Among American critics, Joel Keller on The Decider, which has a "stream it or skip it" catchphrase, said "stream it." He said of the first episode that while it "gets off to a bit of a slow start, knowing where the show is going makes us think that it's going to be sardonic fun instead of a gratuitous bloodbath." He like how "Aside from her new abilities and thirst for blood, [Live is] otherwise normal. She has the same interests and memories as she had before she died, but just now has to contend with dealing with these new impulses. Odd seems to be amiably clueless, but he’s a good contrast to the lonely Live."

Karina Adelgaard of Heaven of Horror, who watched all six episodes, rated it 4 out of 5 stars, and called it "truly a gem" and that "It's catchy from the opening scene and episodes tend to end on cliffhangers. Also, there's subtle humor that really drives it all home."

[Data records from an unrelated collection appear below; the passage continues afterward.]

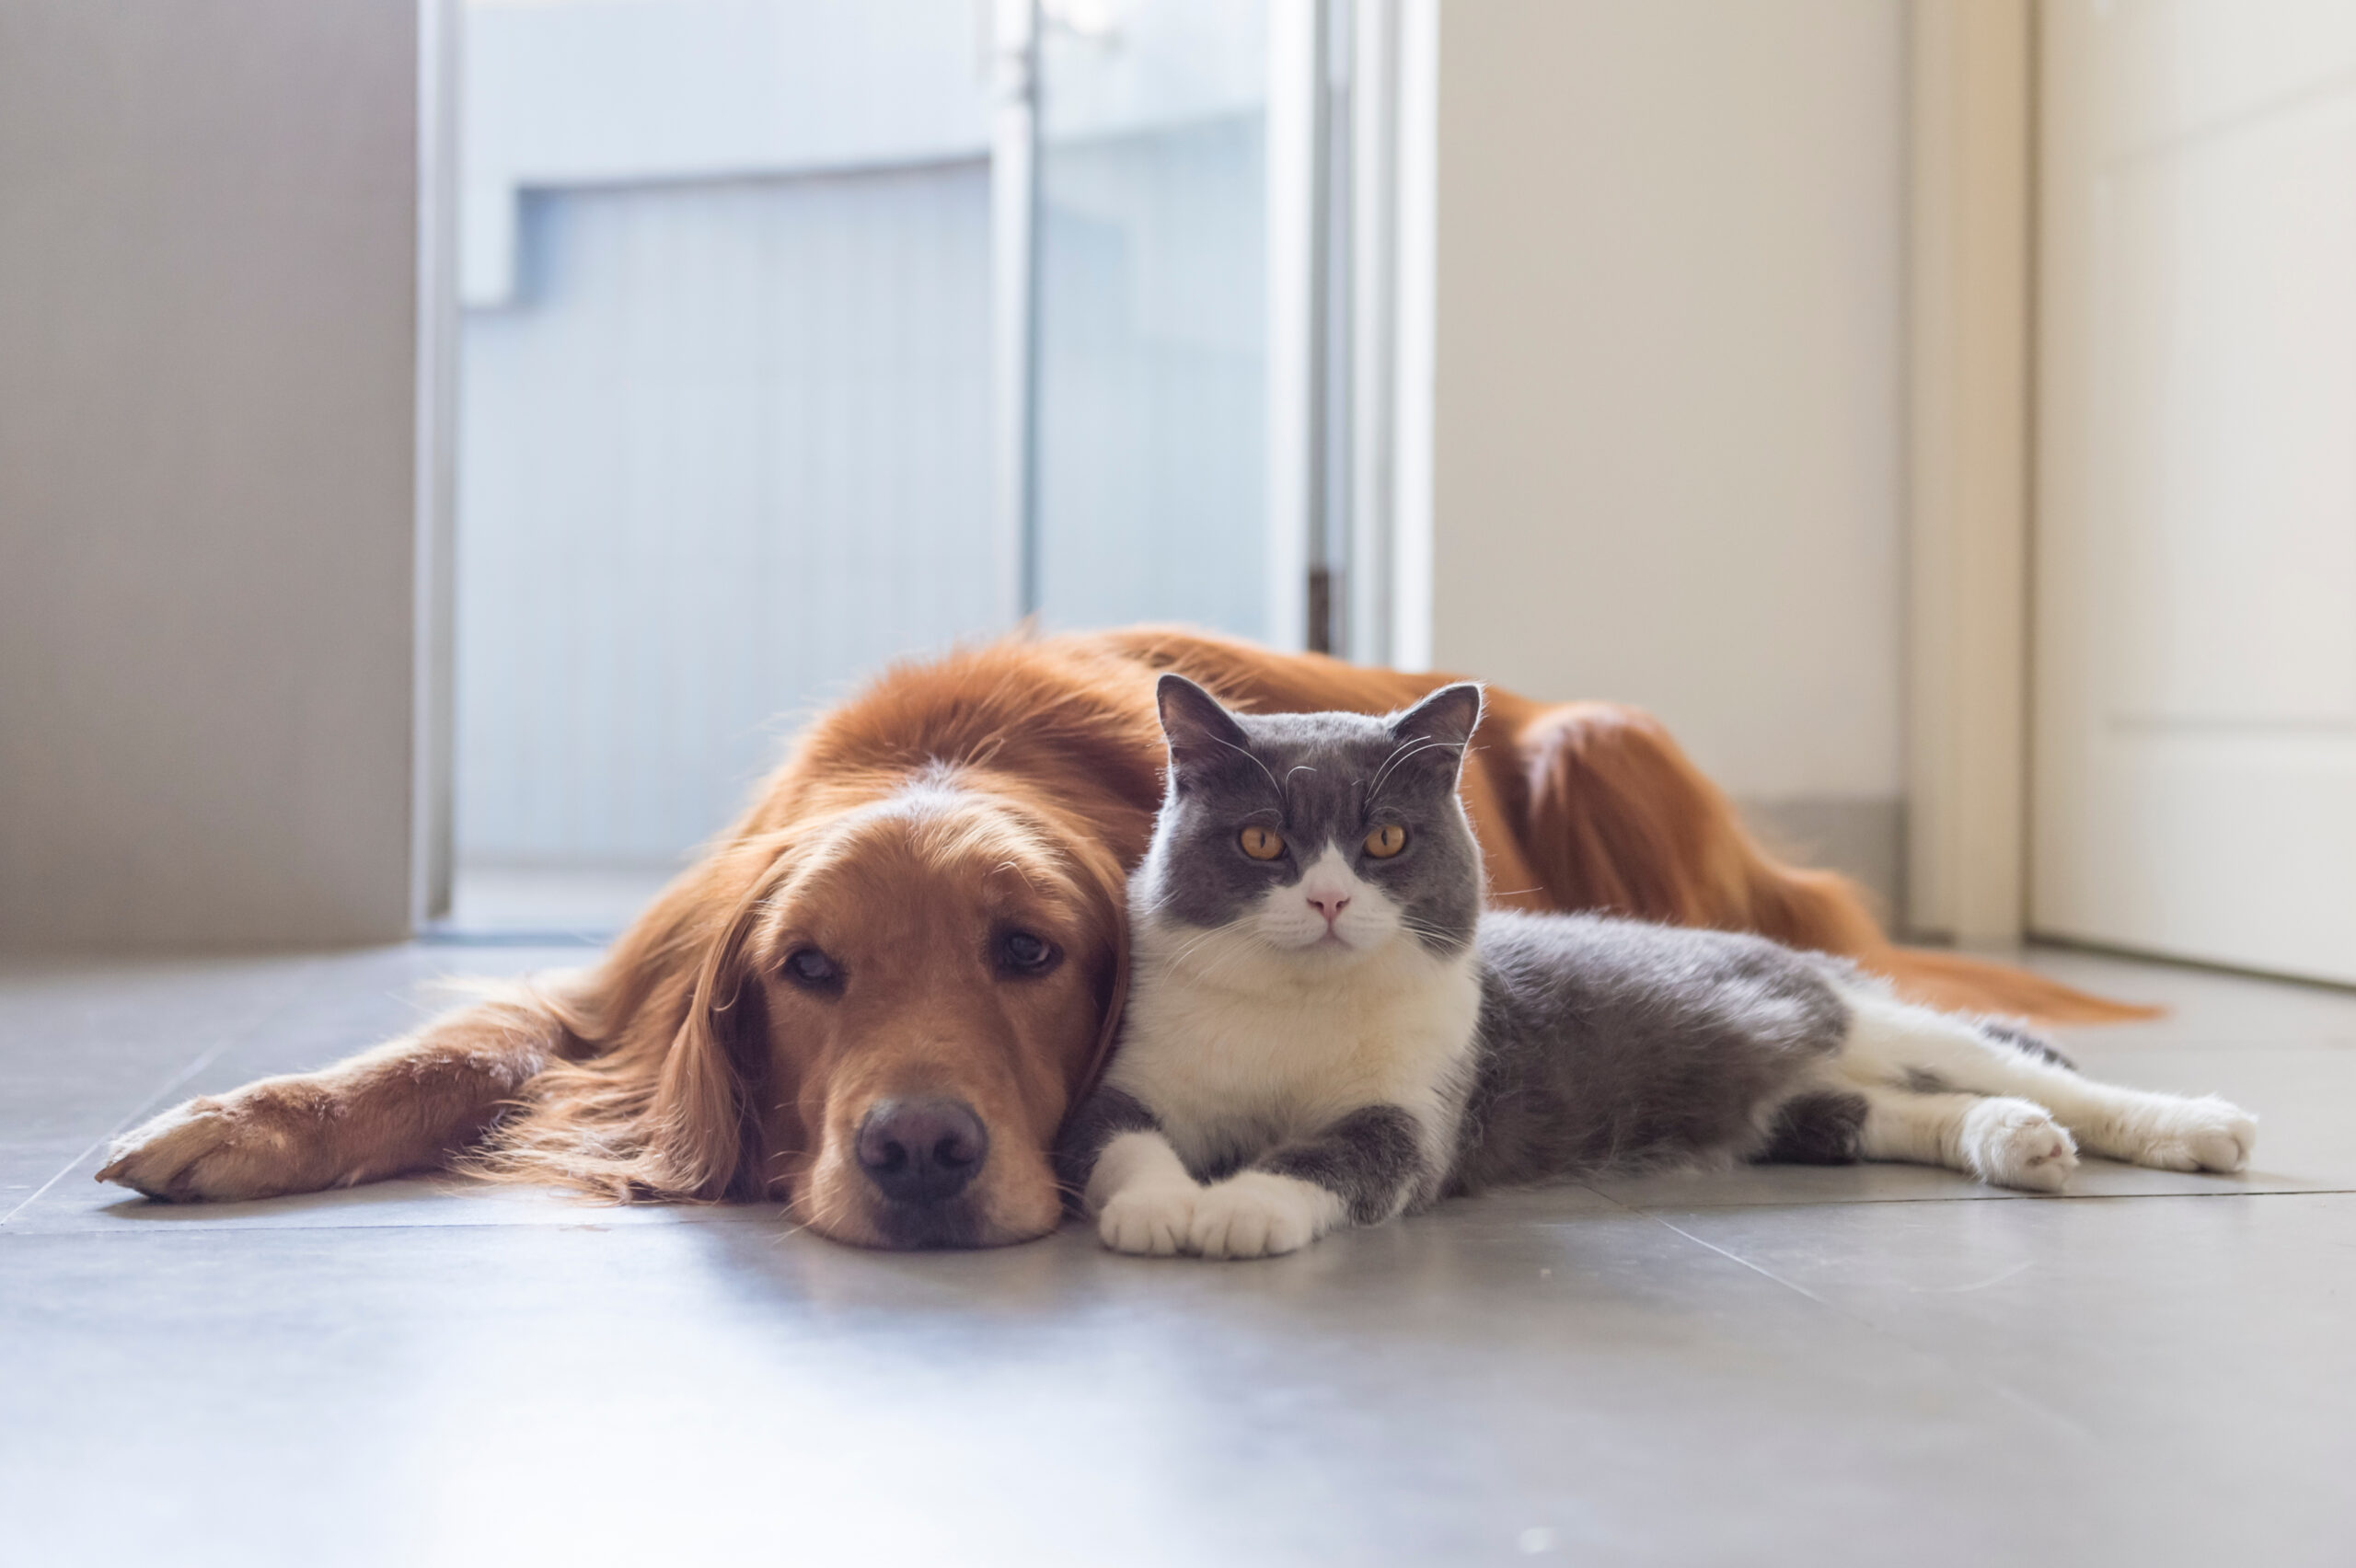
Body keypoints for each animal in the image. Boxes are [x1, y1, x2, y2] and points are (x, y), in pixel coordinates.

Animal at [101, 621, 2139, 1242]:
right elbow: (444, 1046)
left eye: (1029, 954)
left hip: (1598, 745)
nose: (924, 1155)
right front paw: (234, 1123)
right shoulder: (628, 985)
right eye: (806, 972)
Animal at [1055, 673, 2261, 1262]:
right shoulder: (1129, 1077)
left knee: (2015, 1066)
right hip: (1792, 1106)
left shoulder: (1413, 1110)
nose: (1327, 897)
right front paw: (1164, 1208)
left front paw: (1239, 1211)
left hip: (1839, 1008)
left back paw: (2188, 1127)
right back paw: (2013, 1141)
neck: (1296, 1013)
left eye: (1385, 840)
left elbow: (1335, 1157)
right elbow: (1121, 1146)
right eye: (1262, 842)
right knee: (1899, 1109)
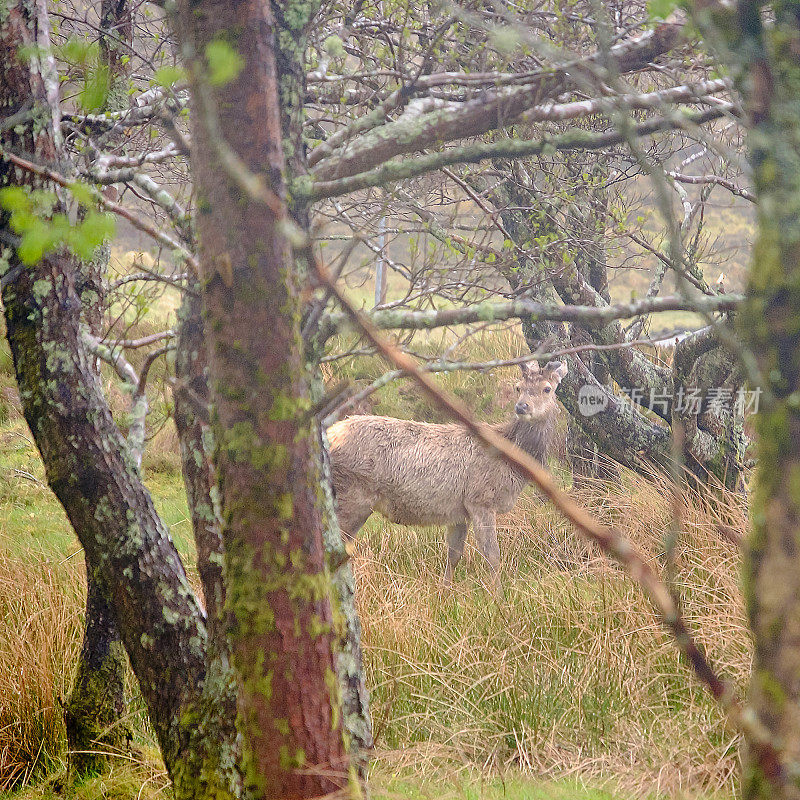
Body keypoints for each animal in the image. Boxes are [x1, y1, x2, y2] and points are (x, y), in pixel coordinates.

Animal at [326, 360, 568, 592]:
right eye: (519, 387)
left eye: (547, 388)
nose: (521, 406)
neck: (511, 465)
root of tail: (329, 434)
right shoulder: (480, 500)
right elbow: (492, 555)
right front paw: (498, 597)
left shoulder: (459, 511)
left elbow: (454, 554)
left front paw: (445, 592)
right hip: (352, 494)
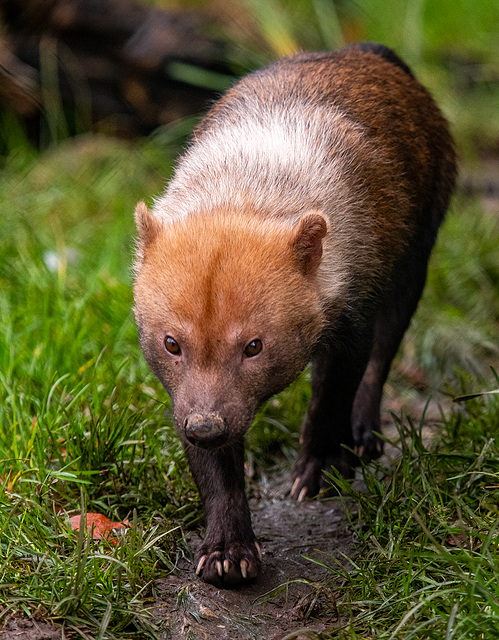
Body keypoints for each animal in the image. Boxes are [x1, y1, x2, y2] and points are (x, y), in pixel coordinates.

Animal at [133, 42, 458, 588]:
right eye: (172, 343)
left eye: (254, 346)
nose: (205, 427)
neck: (247, 188)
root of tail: (367, 50)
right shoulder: (190, 400)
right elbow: (216, 473)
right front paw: (228, 550)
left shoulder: (351, 320)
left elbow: (329, 401)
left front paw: (319, 471)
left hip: (414, 263)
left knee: (383, 357)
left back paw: (362, 437)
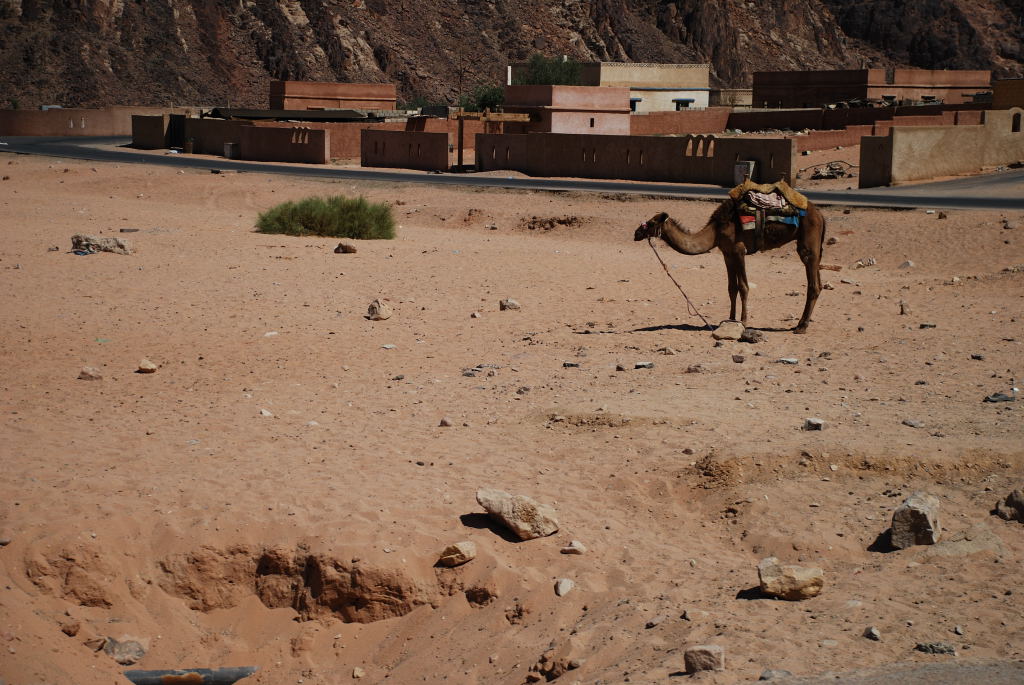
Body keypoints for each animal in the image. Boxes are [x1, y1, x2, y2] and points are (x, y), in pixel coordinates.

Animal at [634, 191, 827, 331]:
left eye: (651, 223)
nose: (636, 233)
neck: (715, 231)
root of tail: (820, 215)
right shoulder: (727, 253)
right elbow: (731, 288)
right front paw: (730, 319)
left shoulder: (739, 251)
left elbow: (743, 287)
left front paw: (743, 321)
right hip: (815, 247)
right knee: (818, 283)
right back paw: (802, 323)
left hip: (808, 242)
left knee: (812, 283)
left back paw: (801, 326)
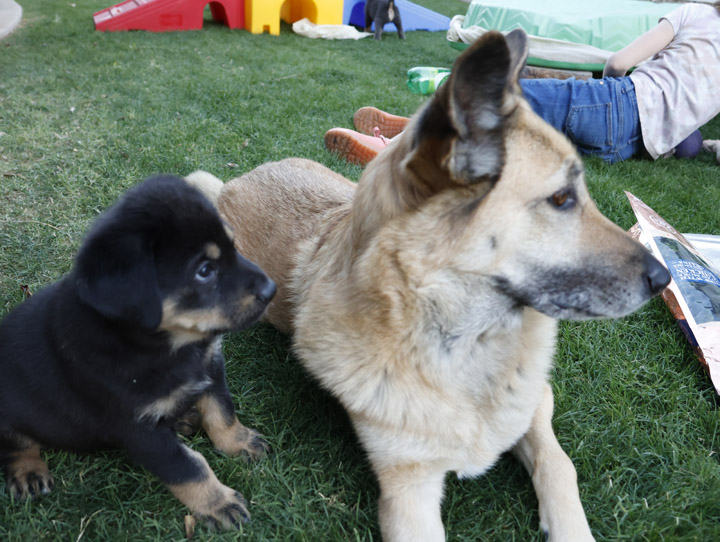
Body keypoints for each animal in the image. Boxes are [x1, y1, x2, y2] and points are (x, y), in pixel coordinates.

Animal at [0, 175, 276, 532]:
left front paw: (239, 442)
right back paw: (28, 472)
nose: (272, 290)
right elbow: (187, 467)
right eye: (204, 270)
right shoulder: (136, 427)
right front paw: (217, 503)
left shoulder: (211, 368)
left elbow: (222, 412)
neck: (161, 345)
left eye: (234, 246)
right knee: (15, 442)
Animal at [211, 30, 672, 542]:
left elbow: (559, 466)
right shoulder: (408, 491)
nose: (665, 278)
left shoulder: (536, 407)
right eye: (560, 199)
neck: (468, 347)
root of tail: (236, 181)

Roger Moore of Movie Nation, however, said, "Saying 'It's Six Feet Under meets True Blood ' is stretching things a tad. Because it's just not as interesting or engrossing or darkly funny as either." But he felt that "Johansen makes an affecting lead, trying to play cagey and cracking under the strain at the same time. And Sørensen has his moments as a guy wrestling with a funeral business that ... has only survived due to a Trump level cooking of the books and dodging of debts."